Prospero clicked his heels. “That is correct, Your Imperial Highness.”
“Our men are ragged, but their swords are sharp. We also have the advantage in firearms.” Philibert removed his gloves and waved them at a fly buzzing around his face. “But there are more of them than there are of us, and numbers usually win battles. That is true, is it not?”
“It is so true it should be a Commandment,” Prospero assured him.
“Quite. Three days ago, we broke the siege of Genoa and pursued General Odet until we caught up to him just a league south of here. That’s where you’ll find his dead army rotting on some nameless hillside. We outnumbered them. Half the poor sods were so weakened by plague they could barely put up a fight.”
“In which case, the slaughter was an act of loving mercy, Your Imperial Highness.”
“As you say. The war is at a critical juncture. We have recovered Milan and Genoa. The French have an army somewhere in Lombardy, another on the verge of taking Naples. If we can defeat the army here in Lombardy, I believe the Emperor can end the war on favorable terms.” He set his mouth in a hard line. “But this time, we will be outnumbered. And every day, more of our men fall victim to this deadly fever.”
“The mago is curing the sick,” Taddeo said. “I believe he’ll do a lot of good. If he can cure them, many of your men will be back on their feet soon.”
“Magus, you say? A wizard is here?”
“No one special,” Prospero said with a dismissive wave of his hand.
“He’s healing the sick even as we speak,” Taddeo said.
“If you don’t mind me saying, you don’t look so well yourself, lad. You look a tad green.”
“I’m drunk, Your Greatness.”
The Prince of Orange sighed. “Of course you are. Intoxication appears to be a soldier’s entire entertainment. When he’s not gambling and whoring.”
“As a trained physician, I was going to heal the sick myself,” Prospero cut in with a frown, but added magnanimously, “Nonetheless, I am grateful for the Magus’s assistance. He is my helper, you see. Every hero needs a sidekick.”
“Very good. So tell me about your invention that will help us find this French army.”
“Invention?” Taddeo belched.
“We need a practical demonstration of the principle of using heated air to raise reconnaissance airships,” Prospero told him. “Can you do this for the general?”
“Absolutely.” Then he bent and vomited on the Prince of Orange’s boots.
“Ah,” said Philibert as a dozen toadies cried out in horror and rushed from all sides to clean up the mess. “Well.”
“I’m really sorry about that.”
“You are ill. Perhaps another time—”
“I can do it,” Taddeo said, waving. “I’m okay, I’m okay, I’m okay. Your Imperial Highness.”

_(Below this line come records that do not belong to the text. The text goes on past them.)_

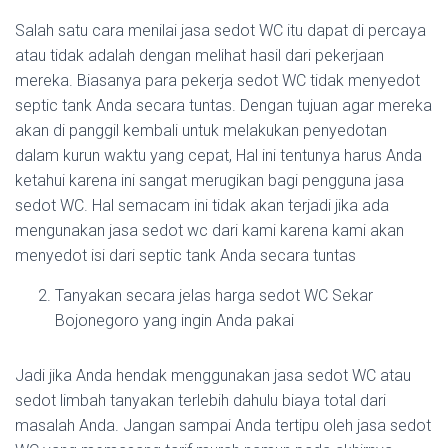
Salah satu cara menilai jasa sedot WC itu dapat di percaya
atau tidak adalah dengan melihat hasil dari pekerjaan
mereka. Biasanya para pekerja sedot WC tidak menyedot
septic tank Anda secara tuntas. Dengan tujuan agar mereka
akan di panggil kembali untuk melakukan penyedotan
dalam kurun waktu yang cepat, Hal ini tentunya harus Anda
ketahui karena ini sangat merugikan bagi pengguna jasa
sedot WC. Hal semacam ini tidak akan terjadi jika ada
mengunakan jasa sedot wc dari kami karena kami akan
menyedot isi dari septic tank Anda secara tuntas
Tanyakan secara jelas harga sedot WC Sekar
Bojonegoro yang ingin Anda pakai
Jadi jika Anda hendak menggunakan jasa sedot WC atau
sedot limbah tanyakan terlebih dahulu biaya total dari
masalah Anda. Jangan sampai Anda tertipu oleh jasa sedot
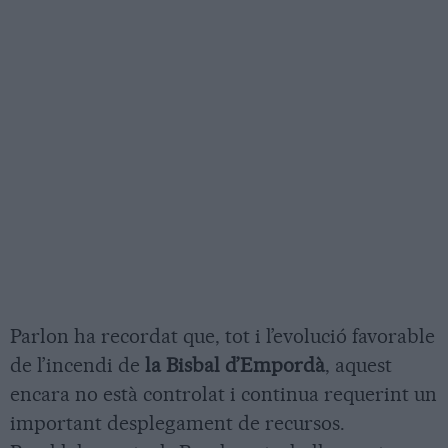
Parlon ha recordat que, tot i l’evolució favorable
de l’incendi de
la Bisbal d’Empordà
, aquest
encara no està controlat i continua requerint un
important desplegament de recursos.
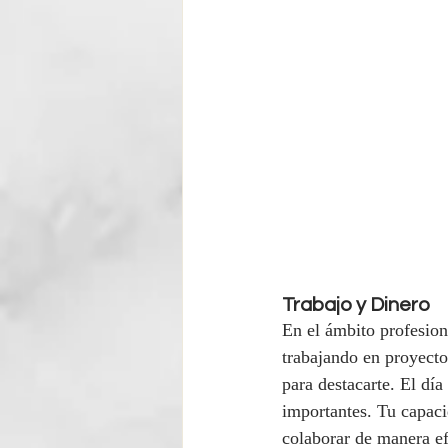
Trabajo y Dinero
En el ámbito profesion
trabajando en proyectos
para destacarte. El dí
importantes. Tu capaci
colaborar de manera ef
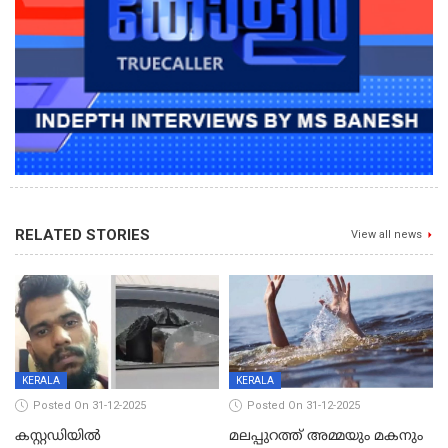
RELATED STORIES
View all news
KERALA
KERALA
Posted On 31-12-2025
Posted On 31-12-2025
കസ്റ്റഡിയിൽ
മലപ്പുറത്ത് അമ്മയും മകനും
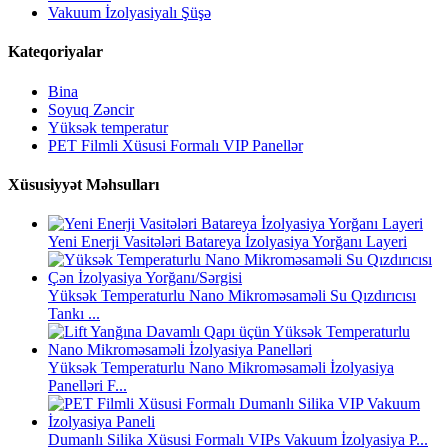
Vakuum İzolyasiyalı Şüşə
Kateqoriyalar
Bina
Soyuq Zəncir
Yüksək temperatur
PET Filmli Xüsusi Formalı VIP Panellər
Xüsusiyyət Məhsulları
Yeni Enerji Vasitələri Batareya İzolyasiya Yorğanı Layeri
Yüksək Temperaturlu Nano Mikroməsaməli Su Qızdırıcısı
Tankı ...
Yüksək Temperaturlu Nano Mikroməsaməli İzolyasiya
Panelləri F...
Dumanlı Silika Xüsusi Formalı VIPs Vakuum İzolyasiya P...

Feeling a little better, he staggered off toward The Prometheus and returned with an armful of materials, which he dropped on the grass. Within minutes, he constructed a boxlike frame of thin sticks covered in silk on all sides except one, which he placed over a small fire.
The box slowly levitated. It hovered over the ground.
One of the Prince’s guardsmen crossed himself. “Magic,” he muttered.
“Not magic.” Taddeo pumped his fist. “Science.”
“Heated air rises,” Prospero explained. “On this principle, we could build airships.”
The box wobbled and fell on the fire, bursting into flame.
“It’s like Rome,” Taddeo blurted before he blacked out.